> **PROBLEM DESCRIPTION**
Search the records for lines that contain the word "Navigate". Copy them all.

─── STORED DATA

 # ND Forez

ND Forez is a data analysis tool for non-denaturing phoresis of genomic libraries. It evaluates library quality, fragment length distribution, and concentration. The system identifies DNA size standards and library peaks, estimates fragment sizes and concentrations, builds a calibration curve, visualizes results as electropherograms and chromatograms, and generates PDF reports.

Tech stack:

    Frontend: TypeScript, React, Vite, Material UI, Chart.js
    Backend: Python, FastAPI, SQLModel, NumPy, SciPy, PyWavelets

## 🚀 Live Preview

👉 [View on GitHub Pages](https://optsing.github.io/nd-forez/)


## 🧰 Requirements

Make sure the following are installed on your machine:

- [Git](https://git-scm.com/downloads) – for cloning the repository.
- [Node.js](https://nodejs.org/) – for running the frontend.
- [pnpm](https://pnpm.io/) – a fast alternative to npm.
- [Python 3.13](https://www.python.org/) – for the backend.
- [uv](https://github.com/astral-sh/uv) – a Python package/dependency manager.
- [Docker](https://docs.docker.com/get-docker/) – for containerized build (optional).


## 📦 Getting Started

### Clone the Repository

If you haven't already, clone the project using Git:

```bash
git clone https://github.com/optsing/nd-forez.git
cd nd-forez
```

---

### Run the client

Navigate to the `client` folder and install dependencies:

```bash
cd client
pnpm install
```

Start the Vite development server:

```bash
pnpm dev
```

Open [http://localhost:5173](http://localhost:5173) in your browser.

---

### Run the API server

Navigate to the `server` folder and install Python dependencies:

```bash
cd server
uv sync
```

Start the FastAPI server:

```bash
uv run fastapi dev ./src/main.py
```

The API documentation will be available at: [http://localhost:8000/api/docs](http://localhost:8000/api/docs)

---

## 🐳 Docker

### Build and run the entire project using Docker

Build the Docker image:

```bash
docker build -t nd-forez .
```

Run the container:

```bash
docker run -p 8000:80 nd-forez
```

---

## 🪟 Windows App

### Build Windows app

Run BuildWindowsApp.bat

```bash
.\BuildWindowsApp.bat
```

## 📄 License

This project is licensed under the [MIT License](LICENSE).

──────

> **OUTPUT**
Navigate to the `client` folder and install dependencies:
Navigate to the `server` folder and install Python dependencies:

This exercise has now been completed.